EXERCISE PROMPT:
Starting with the line that has "wall ornament: present", retype each line down to the end of the entries below, without leaving any out or adding any.
--- EXERCISE MATERIAL Enclosed Below ---
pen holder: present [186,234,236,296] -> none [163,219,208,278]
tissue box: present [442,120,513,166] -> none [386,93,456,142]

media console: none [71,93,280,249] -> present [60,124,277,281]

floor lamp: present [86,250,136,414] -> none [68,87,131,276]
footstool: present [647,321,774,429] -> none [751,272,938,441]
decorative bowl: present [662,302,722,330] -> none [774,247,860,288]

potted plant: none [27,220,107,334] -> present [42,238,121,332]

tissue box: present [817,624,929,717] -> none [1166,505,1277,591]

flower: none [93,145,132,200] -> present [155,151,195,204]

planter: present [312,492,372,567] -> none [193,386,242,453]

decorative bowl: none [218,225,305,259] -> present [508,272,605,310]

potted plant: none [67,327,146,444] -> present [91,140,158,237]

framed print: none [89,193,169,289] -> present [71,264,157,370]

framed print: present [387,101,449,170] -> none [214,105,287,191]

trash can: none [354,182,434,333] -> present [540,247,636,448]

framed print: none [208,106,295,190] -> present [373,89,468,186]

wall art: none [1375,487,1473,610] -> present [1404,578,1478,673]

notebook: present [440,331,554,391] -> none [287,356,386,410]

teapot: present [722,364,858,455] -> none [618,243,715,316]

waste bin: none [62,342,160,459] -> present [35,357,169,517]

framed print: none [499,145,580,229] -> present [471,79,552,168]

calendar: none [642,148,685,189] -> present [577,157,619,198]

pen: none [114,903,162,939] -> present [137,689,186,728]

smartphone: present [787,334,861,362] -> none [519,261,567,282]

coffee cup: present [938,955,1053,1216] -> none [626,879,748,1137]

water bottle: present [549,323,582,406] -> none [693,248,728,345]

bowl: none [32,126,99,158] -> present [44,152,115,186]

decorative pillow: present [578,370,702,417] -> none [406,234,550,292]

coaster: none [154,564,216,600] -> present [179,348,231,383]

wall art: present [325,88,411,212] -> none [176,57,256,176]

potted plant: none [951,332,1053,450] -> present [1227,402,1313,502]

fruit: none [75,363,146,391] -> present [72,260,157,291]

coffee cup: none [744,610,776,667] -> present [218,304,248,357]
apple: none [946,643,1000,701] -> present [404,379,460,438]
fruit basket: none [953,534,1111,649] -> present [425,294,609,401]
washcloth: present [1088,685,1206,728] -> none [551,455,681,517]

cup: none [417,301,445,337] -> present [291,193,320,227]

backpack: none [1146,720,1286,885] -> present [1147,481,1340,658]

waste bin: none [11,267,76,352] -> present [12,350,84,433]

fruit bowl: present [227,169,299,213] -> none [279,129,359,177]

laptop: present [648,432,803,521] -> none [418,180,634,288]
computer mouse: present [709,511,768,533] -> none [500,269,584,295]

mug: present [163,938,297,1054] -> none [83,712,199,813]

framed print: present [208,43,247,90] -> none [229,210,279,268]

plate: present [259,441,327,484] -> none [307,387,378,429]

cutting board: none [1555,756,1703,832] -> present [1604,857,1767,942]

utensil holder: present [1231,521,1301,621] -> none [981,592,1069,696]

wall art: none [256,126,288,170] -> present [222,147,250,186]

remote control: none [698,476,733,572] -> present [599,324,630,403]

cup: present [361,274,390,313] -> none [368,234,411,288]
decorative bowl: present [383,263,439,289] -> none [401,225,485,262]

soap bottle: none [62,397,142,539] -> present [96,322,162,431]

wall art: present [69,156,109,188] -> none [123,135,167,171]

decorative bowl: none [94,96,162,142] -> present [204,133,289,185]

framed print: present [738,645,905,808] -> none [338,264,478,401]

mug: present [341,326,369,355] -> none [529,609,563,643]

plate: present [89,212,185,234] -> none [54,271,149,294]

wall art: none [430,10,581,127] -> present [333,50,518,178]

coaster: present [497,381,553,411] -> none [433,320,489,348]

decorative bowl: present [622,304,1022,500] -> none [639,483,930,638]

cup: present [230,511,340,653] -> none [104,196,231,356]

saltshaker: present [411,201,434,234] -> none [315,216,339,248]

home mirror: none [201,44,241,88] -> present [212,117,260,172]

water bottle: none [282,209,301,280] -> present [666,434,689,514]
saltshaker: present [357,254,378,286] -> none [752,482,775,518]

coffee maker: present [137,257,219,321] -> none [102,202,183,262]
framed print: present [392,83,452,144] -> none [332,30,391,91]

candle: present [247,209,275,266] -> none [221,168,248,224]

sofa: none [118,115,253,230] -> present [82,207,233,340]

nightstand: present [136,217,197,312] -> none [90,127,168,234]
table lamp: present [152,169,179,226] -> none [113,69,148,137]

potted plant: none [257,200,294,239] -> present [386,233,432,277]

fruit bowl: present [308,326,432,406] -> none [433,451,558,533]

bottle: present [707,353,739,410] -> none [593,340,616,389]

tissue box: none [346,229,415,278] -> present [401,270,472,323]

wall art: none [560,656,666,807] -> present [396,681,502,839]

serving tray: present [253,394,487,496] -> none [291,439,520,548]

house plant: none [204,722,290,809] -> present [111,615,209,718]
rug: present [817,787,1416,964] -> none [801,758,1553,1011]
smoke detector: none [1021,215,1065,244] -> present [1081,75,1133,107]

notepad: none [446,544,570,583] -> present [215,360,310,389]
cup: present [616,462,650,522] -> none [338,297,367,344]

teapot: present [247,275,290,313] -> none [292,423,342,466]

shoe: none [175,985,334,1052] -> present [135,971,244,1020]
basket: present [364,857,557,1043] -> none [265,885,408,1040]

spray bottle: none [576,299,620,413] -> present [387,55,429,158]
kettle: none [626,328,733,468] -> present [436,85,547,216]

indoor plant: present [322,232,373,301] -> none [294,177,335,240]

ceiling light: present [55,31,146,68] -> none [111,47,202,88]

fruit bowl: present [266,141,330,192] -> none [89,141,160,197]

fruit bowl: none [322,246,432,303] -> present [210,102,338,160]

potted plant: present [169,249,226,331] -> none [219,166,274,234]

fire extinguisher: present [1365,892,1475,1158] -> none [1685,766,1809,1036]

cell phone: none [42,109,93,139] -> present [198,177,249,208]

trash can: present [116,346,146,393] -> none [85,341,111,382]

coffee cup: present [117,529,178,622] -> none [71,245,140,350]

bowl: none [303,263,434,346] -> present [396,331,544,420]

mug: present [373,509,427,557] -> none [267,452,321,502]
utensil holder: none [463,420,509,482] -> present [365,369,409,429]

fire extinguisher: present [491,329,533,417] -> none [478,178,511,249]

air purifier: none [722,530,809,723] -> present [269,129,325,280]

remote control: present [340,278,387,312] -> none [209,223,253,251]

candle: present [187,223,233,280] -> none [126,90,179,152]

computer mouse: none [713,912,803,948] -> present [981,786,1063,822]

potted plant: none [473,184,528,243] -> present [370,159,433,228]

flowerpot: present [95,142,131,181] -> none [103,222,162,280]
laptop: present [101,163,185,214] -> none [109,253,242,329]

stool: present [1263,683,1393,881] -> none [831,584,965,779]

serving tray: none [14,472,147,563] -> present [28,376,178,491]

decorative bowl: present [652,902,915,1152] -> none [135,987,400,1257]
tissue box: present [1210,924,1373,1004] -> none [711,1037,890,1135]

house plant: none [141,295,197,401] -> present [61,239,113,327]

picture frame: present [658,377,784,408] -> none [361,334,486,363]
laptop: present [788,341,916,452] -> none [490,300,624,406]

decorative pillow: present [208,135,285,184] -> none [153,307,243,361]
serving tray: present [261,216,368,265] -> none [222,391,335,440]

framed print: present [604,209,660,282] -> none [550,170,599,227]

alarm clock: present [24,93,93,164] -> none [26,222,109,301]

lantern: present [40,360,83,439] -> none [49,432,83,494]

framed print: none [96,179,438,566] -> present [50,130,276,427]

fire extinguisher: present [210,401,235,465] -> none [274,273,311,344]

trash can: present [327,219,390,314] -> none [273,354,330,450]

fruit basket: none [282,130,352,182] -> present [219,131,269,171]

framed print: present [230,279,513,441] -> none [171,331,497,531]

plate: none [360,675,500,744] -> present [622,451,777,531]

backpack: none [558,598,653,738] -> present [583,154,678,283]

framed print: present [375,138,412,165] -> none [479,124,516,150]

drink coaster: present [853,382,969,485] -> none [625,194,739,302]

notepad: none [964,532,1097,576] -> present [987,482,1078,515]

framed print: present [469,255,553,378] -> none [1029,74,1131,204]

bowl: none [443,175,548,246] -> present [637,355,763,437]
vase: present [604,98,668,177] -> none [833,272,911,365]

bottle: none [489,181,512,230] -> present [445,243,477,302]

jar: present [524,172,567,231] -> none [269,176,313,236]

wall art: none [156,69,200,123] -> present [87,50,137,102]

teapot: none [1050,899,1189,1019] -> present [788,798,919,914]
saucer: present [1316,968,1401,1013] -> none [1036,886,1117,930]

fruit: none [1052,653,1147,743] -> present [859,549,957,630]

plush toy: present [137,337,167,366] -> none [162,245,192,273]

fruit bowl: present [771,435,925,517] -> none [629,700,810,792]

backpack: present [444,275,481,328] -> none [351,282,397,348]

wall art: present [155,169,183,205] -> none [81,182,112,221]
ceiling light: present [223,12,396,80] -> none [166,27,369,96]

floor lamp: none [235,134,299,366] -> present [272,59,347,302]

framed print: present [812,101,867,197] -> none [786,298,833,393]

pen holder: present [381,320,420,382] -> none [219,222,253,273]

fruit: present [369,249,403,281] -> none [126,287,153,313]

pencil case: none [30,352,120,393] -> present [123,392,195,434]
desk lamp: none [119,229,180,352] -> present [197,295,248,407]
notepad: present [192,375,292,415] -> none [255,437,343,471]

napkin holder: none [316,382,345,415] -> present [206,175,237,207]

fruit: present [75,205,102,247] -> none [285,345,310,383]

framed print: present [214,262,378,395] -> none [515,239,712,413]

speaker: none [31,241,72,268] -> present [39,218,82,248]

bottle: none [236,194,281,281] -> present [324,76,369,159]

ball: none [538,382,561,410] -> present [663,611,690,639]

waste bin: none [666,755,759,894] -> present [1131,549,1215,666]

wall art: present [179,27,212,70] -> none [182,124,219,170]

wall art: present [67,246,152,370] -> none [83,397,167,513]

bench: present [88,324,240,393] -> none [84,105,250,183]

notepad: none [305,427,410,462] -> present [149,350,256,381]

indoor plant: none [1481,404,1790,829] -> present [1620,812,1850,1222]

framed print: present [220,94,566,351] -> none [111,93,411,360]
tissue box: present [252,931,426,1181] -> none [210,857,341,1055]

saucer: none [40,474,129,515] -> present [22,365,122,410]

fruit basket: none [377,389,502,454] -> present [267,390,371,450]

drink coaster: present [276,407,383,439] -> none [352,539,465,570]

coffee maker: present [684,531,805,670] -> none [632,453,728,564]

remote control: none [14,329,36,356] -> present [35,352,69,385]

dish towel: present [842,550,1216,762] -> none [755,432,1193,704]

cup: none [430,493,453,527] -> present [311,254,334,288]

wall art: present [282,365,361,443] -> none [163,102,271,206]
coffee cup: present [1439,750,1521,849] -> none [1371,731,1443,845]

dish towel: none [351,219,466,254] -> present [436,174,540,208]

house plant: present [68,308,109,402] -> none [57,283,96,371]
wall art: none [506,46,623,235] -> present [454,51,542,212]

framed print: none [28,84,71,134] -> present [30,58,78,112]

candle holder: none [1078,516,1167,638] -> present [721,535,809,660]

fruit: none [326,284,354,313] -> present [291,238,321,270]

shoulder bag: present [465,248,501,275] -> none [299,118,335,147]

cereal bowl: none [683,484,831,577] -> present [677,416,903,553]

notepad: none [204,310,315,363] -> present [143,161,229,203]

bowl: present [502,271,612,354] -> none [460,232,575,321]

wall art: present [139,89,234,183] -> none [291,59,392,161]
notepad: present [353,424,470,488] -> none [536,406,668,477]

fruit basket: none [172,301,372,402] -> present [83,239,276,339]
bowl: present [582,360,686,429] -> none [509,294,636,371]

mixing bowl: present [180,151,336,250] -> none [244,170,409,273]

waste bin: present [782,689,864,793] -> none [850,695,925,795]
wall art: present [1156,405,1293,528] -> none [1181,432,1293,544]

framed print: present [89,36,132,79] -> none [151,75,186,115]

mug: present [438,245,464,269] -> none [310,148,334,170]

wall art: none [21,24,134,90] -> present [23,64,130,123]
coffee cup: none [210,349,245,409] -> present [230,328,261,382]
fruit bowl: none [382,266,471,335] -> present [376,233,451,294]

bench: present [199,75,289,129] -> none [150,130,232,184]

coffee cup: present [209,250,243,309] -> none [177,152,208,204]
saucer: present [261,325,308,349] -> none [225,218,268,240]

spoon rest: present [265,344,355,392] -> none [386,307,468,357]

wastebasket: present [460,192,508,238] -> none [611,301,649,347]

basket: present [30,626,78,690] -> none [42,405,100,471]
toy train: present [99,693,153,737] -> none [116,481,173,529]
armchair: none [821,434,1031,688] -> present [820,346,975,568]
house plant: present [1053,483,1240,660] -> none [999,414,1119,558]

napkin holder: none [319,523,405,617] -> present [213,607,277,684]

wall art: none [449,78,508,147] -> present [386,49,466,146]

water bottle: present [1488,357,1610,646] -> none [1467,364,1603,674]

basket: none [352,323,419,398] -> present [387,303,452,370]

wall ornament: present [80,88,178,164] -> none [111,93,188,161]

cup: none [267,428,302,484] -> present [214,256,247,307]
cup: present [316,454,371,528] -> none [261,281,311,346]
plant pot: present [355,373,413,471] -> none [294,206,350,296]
--- End of Enclosed EXERCISE MATERIAL ---
SOLVED PROBLEM:
wall ornament: present [80,88,178,164] -> none [111,93,188,161]

cup: none [267,428,302,484] -> present [214,256,247,307]
cup: present [316,454,371,528] -> none [261,281,311,346]
plant pot: present [355,373,413,471] -> none [294,206,350,296]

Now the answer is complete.